Assaf had those symptoms too, and then some. By the second week, which she describes as “the scariest and hardest on my body,” her chest was burning and she was dizzy. Her friend recovered, but Assaf was still “utterly exhausted.” A full month after falling ill, she attempted to go to grocery shopping and ended up in bed for days. 

She was never tested for the coronavirus, and doctors who saw her virtually suggested she was experiencing anxiety, psychosomatic illness, or maybe allergies. “I felt very alone and confused, and doctors had no answers or help for me,” says Assaf, whose symptoms persist to this day. 
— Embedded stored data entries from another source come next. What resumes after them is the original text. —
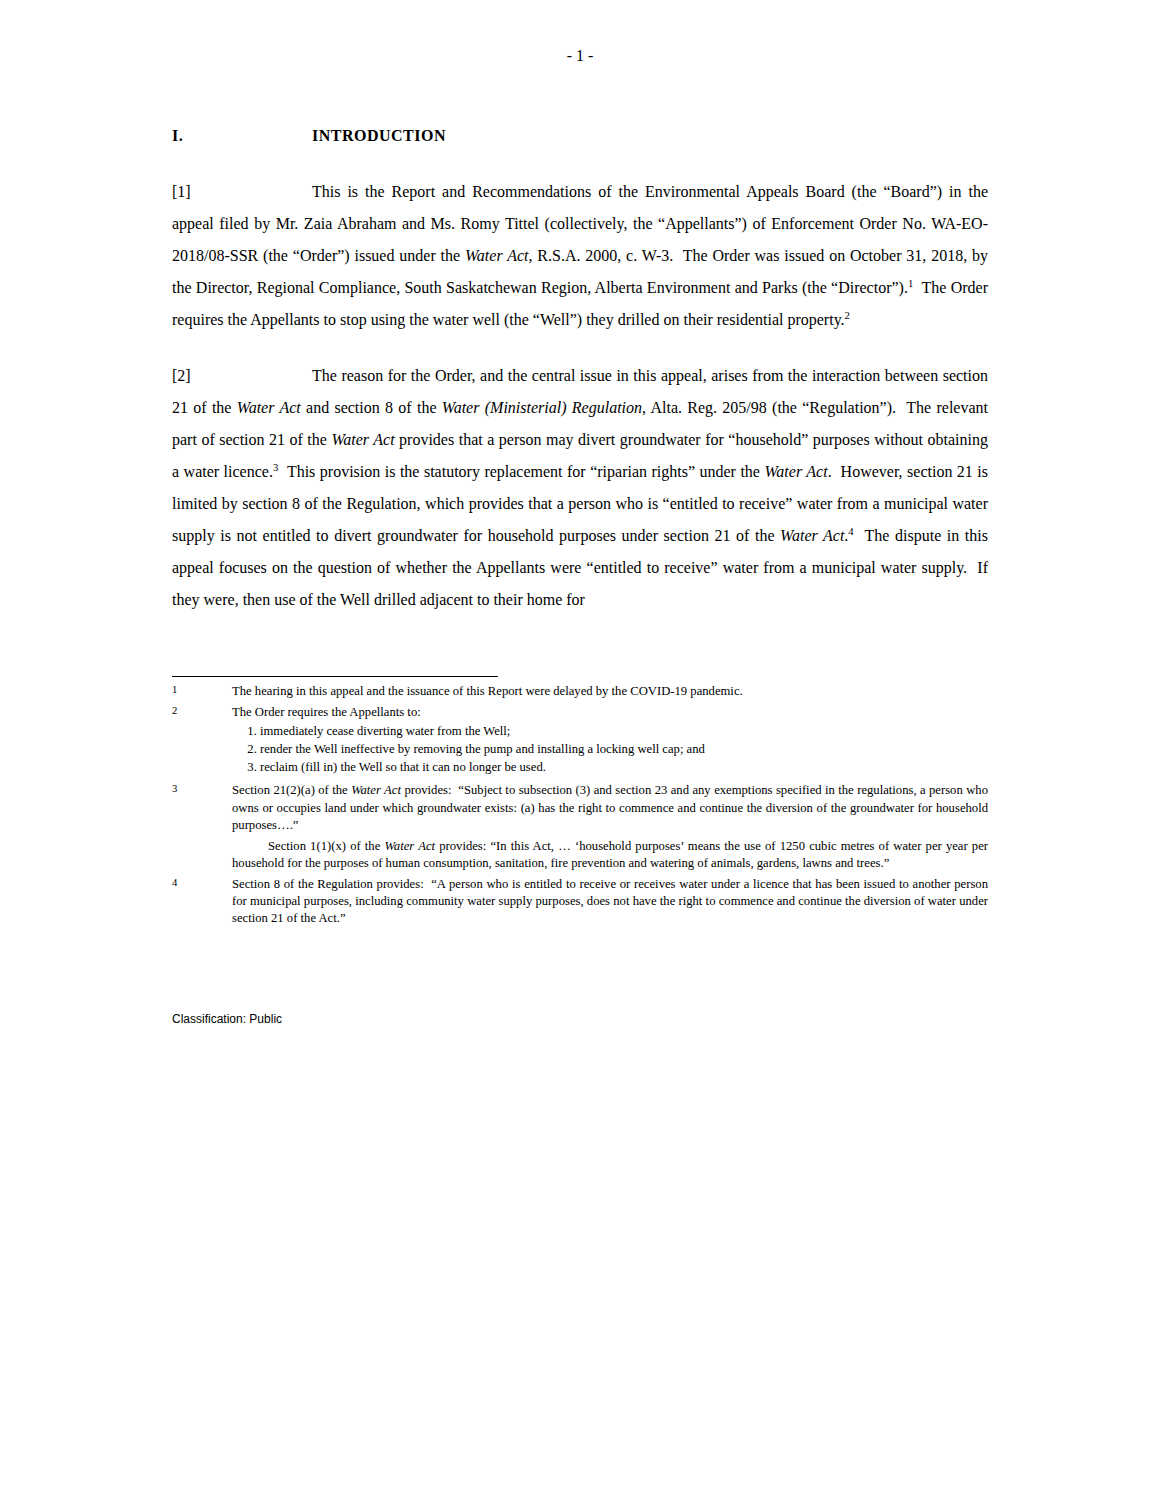- 1 -
I. INTRODUCTION
[1] This is the Report and Recommendations of the Environmental Appeals Board (the “Board”) in the appeal filed by Mr. Zaia Abraham and Ms. Romy Tittel (collectively, the “Appellants”) of Enforcement Order No. WA-EO-2018/08-SSR (the “Order”) issued under the Water Act, R.S.A. 2000, c. W-3. The Order was issued on October 31, 2018, by the Director, Regional Compliance, South Saskatchewan Region, Alberta Environment and Parks (the “Director”).1 The Order requires the Appellants to stop using the water well (the “Well”) they drilled on their residential property.2
[2] The reason for the Order, and the central issue in this appeal, arises from the interaction between section 21 of the Water Act and section 8 of the Water (Ministerial) Regulation, Alta. Reg. 205/98 (the “Regulation”). The relevant part of section 21 of the Water Act provides that a person may divert groundwater for “household” purposes without obtaining a water licence.3 This provision is the statutory replacement for “riparian rights” under the Water Act. However, section 21 is limited by section 8 of the Regulation, which provides that a person who is “entitled to receive” water from a municipal water supply is not entitled to divert groundwater for household purposes under section 21 of the Water Act.4 The dispute in this appeal focuses on the question of whether the Appellants were “entitled to receive” water from a municipal water supply. If they were, then use of the Well drilled adjacent to their home for
1
The hearing in this appeal and the issuance of this Report were delayed by the COVID-19 pandemic.
2
The Order requires the Appellants to:
immediately cease diverting water from the Well;
render the Well ineffective by removing the pump and installing a locking well cap; and
reclaim (fill in) the Well so that it can no longer be used.
3
Section 21(2)(a) of the Water Act provides: “Subject to subsection (3) and section 23 and any exemptions specified in the regulations, a person who owns or occupies land under which groundwater exists: (a) has the right to commence and continue the diversion of the groundwater for household purposes….”
Section 1(1)(x) of the Water Act provides: “In this Act, … ‘household purposes’ means the use of 1250 cubic metres of water per year per household for the purposes of human consumption, sanitation, fire prevention and watering of animals, gardens, lawns and trees.”
4
Section 8 of the Regulation provides: “A person who is entitled to receive or receives water under a licence that has been issued to another person for municipal purposes, including community water supply purposes, does not have the right to commence and continue the diversion of water under section 21 of the Act.”
Classification: Public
In those first few months, Assaf found a legion of people in situations similar to her own in a Slack support group for covid-19 patients, including hundreds who self-identified as “long-haulers,” the term most commonly used to describe those who remain sick long after being infected. 

There, she noticed, long-haulers were trying to figure themselves out: Did they have similar blood types? Get tested at a certain time? Have a common geographic or demographic denominator?

So Assaf, a technology design consultant, launched a channel called #research-group. A team of 23 people, led by six scientists and survey designers, began aggregating questions in a Google form. In April, they shared it within the Slack group and on other social-media groups for long-haulers like them.

In May, this group, which now calls itself Patient-Led Research for Covid-19, released its first report. Based on 640 responses, it provides perhaps the most in-depth look at long-haulers to date and offers a window into what life is like for certain coronavirus patients who are taking longer—much longer—to recover.